Chapter XIX.
The Beginning of the End
How far away last night, with Forrester’s murder and the sordid denouement in Reddy Mull’s room, seemed! How far away even half an hour ago this very night seemed! Just half an hour ago! Then, with no thought but one of dogged perseverance to keep up his quest, with neither hint nor sign that his quest was any nearer the end than it had ever been, he had entered Bristol Bob’s, here, in the role of Smarlinghue; and now, as a rift that had opened in the clouds, there had come sudden and amazing joy. It held him now in thrall. It threatened even to make him forget that he was for the moment Smarlinghue—forget what, as Smarlinghue, Smarlinghue dare not forget—the role he played.
He leaned forward suddenly and caught up his whisky glass—whose contents had previously and surreptitiously been spilled into the cuspidor on the floor beside his chair. He lifted the glass to his mouth, his head thrown back as though to drain a final, lingering drop, then he thumped the glass down on the table, licked his lips—thin and distorted by “Smarlinghue’s” makeup—and wiped them with the sleeve of his threadbare coat.
A man at the next table, well known as the Pippin, young, flashily dressed, his almost effeminate features giving an added touch of viciousness, through incongruity, to his general appearance, twisted his head around and grinned with malicious derision.
Jimmie Dale’s fingers searched hungrily now through first one and then another of his ragged pockets, and finally extricated a dime and a nickel. With these he tapped insistently on the table, until an attendant answered the summons and supplied him with another drink.
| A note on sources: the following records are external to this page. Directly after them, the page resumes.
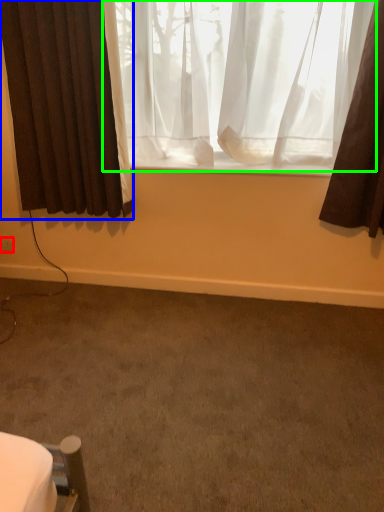
Question: Considering the real-world distances, which object is closest to electric outlet (highlighted by a red box)? curtain (highlighted by a blue box) or curtain (highlighted by a green box).

Choices:
 (A) curtain
 (B) curtain

Answer: (A)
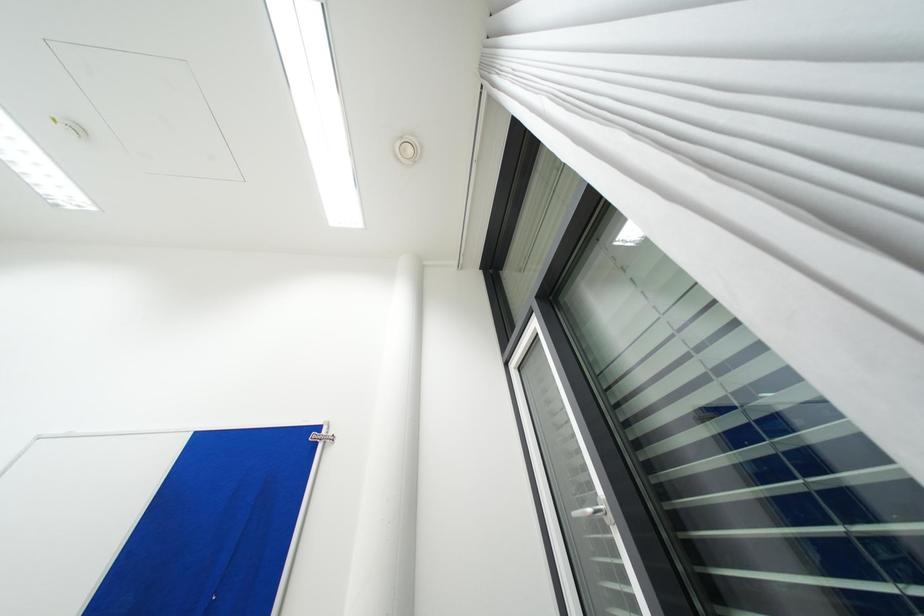
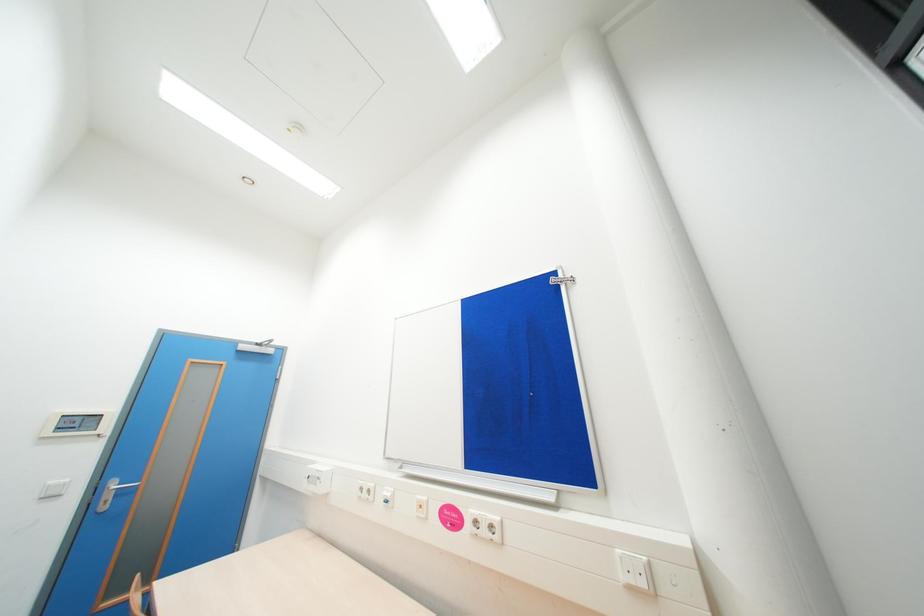
Question: The camera is either moving clockwise (left) or counter-clockwise (right) around the object. The first image is from the beginning of the video and the second image is from the end. Is the camera moving left or right when shooting the video?

Choices:
 (A) Left
 (B) Right

Answer: (B)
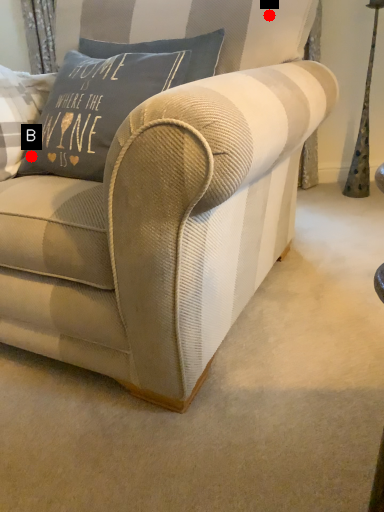
Question: Two points are circled on the image, labeled by A and B beside each circle. Which point appears farthest from the camera in this image?

Choices:
 (A) A is further
 (B) B is further

Answer: (A)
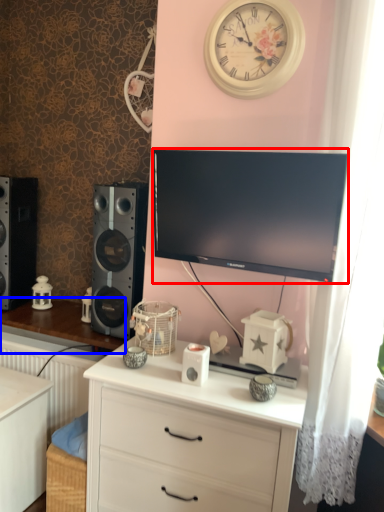
Question: Which of the following is the farthest to the observer, television (highlighted by a red box) or table (highlighted by a blue box)?

Choices:
 (A) television
 (B) table

Answer: (B)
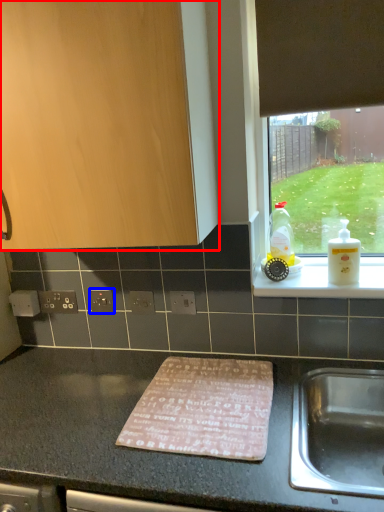
Question: Which point is further to the camera, cabinetry (highlighted by a red box) or electric outlet (highlighted by a blue box)?

Choices:
 (A) cabinetry
 (B) electric outlet

Answer: (B)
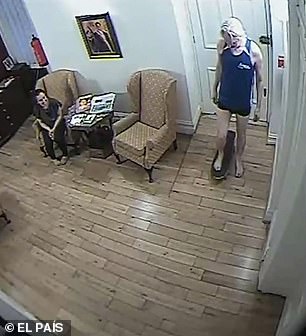
Locate an element on the screen. The height and width of the screenshot is (336, 306). door lock is located at coordinates (263, 40).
He sat back then for a time; now eyeing the liquor, as though greedy for its taste, yet greedy, too, to prolong the anticipation, since from his actions there was apparently no means of further replenishing the supply; now glancing around the smoke-laden room where, on the polished section of the floor in the centre, a score of laughing, shrieking couples whirled and pranced in the unrestrained throes of the underworld’s latest dance; now permitting his eyes to rest with a sudden scowl on the man at the next table. He had no concern with the Pippin—nor had the Pippin any concern with him. The man, as he imbibed a number of drinks, simply seemed to find a certain: malevolent amusement in a contemptuous appraisal of his, Jimmie Dale’s, person; but the other, in spite of the new, glad exhilaration Jimmie Dale was experiencing, annoyed Jimmie Dale—the blatant expanse of pink shirt cuff, for instance, in order to display the Pippin’s diamond-snake links, famous from One end of the underworld to the other, was eminently typical of the man. The cuff links were undoubtedly an object of envy to the society in which the Pippin moved; they were even beautiful cuff links, it was true, oriental in design, never to be mistaken by any one who had ever seen them, and the stones with which they were set were credited generally in the underworld as being genuine, but—Jimmie Dale was hesitantly lifting his glass again in a queer, miserly sort of way. The Pippin had jerked a cigarette box from his pocket, stuck what was evidently the single cigarette it had contained between his lips; and now, tossing away the box, he pushed back his chair and stood up—but on the floor beneath the table, where it had fluttered unobserved when the cigarette box had been jerked from the pocket, lay a small folded piece of paper.
“If you hang around long enough, Smarly,” gibed the Pippin, as he passed by on his way toward the door, “maybe some of the rubber-necks off the gape-wagon will take pity on you and buy you another—the slumming parties are just crazy about broken-down artists!”
“You go chase yourself!” said Smarlinghue politely, through one corner of his twisted mouth.
Jimmie Dale’s eyes followed the other. The Pippin, threading his way amongst the tables, gained the door, and passed out into the street. And then Jimmie Dale’s eyes reverted to the piece of paper under the adjacent table. It was not at all likely that it was of the slightest importance or significance, and yet—Jimmie Dale stretched out his foot, drew the paper toward him, and, stooping over, picked it up. He unfolded it, and found it to contain several typewritten lines. He frowned in a puzzled way as he read them; then read them over again, and his frown deepened.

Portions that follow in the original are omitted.